Objective: prove the service runs from a clean container.

Steps:

  1. Build the image:
docker build -t prompt-compression .
  1. Run it locally:
docker run --rm -p 8080:8080 prompt-compression
  1. Open:
http://127.0.0.1:8080/
  1. Run a POST test against port 8080.
  2. Confirm model download works inside the container.
  3. Confirm memory use is acceptable.

Risks to verify:

  • Python 3.14 compatibility with torch, transformers, and llmlingua.
  • Availability of python:3.14-slim and binary wheels for all dependencies.
  • Cold-start time caused by downloading the model at first request.
  • Container memory pressure during model load.

If dependency wheels are not ready for Python 3.14, the pragmatic fallback is to keep local dev on Python 3.14 but use a supported Python version in Docker until the ecosystem catches up.

Phase 5: Hosting MVP

Objective: deploy the Dockerized API with minimal infrastructure.

Recommended hosting path:

FastAPI
  -> Docker image
  -> Cloud Run
  -> HTTP clients call POST /compress

Initial Cloud Run settings:

  • CPU: 1-2 vCPU.
  • Memory: 1-2 GB.
  • Concurrency: start around 10.
  • Minimum instances: 0 for cheapest testing, 1 if cold starts are unacceptable.
  • Model file: initially downloaded at startup or first request; later baked into the image.

Deployment steps:

  1. Build Docker image.
  2. Push image to a registry.
  3. Deploy to Cloud Run.
  4. Set environment variables:
COMPRESSOR_MODEL=microsoft/llmlingua-2-bert-base-multilingual-cased-meetingbank
COMPRESSOR_MIN_RATE=0.45
COMPRESSOR_DEVICE=cpu
  1. Test /health.
  2. Test /compress.
  3. Watch logs for latency, memory, and first-request model loading errors.

Phase 6: Custom Training Later

Objective: replace or fine-tune the base LLMLingua-2 behavior with domain-specific examples.

Do this after the local and Docker MVPs are stable.

Training data plan:

  1. Collect 500-2,000 representative examples.
  2. Use an LLM offline to create extractive compressed versions.
  3. Reject examples where the compressed output cannot be aligned back to original text.
  4. Convert original/compressed pairs into KEEP/DROP token labels.
  5. Fine-tune a small token classifier.
  6. Evaluate against the Phase 3 eval set.
  7. Promote only if it beats or matches the base LLMLingua-2 model on quality and speed.

Potential bootstrap data:

  • microsoft/MeetingBank-LLMCompressed

Important licensing note: that dataset is listed as non-commercial/share-alike, so treat it as research/bootstrap material unless licensing is reviewed for the intended use.
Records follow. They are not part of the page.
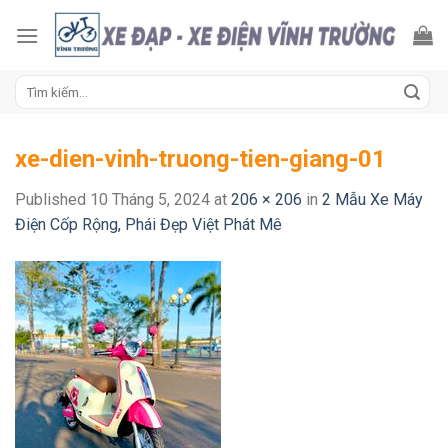
Skip
to
content
Tìm
kiếm:
xe-dien-vinh-truong-tien-giang-01
Published
10 Tháng 5, 2024
at
206 × 206
in
2 Mẫu Xe Máy
Điện Cốp Rộng, Phái Đẹp Việt Phát Mê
Phase 7: Production Optimization

Do these after the product behavior is proven:

  1. Export the model to ONNX.
  2. Quantize to INT8.
  3. Load the model during service startup instead of first request.
  4. Bake model artifacts into the Docker image.
  5. Add structured logs:
request_id
model
aggressiveness
target_rate
original_tokens
compressed_tokens
reduction
elapsed_ms
error
  1. Add a regression eval command.
  2. Add stricter span preservation for structured text.
  3. Add max input size and clear error handling.

Near-Term Checklist

  • Run pytest -q on the current Python 3.14 environment.
  • Start local API and confirm http://127.0.0.1:8000/ works.
  • Run python scripts\smoke_test.py.
  • Test several real prompts and save results.
  • Build Docker image.
  • Run Docker container locally on port 8080.
  • Decide whether Docker stays on Python 3.14 or temporarily falls back for dependency compatibility.
  • Deploy to Cloud Run only after Docker is verified locally.

Definition Of Done For This MVP

The first hosted MVP is done when:

  • Local UI compresses text reliably.
  • /compress returns useful stats and labeled tokens.
  • Unit tests pass.
  • Docker image builds.
  • Docker container runs locally.
  • Cloud Run deployment responds to /health and /compress.
  • A small eval set shows acceptable token savings without obvious critical deletions.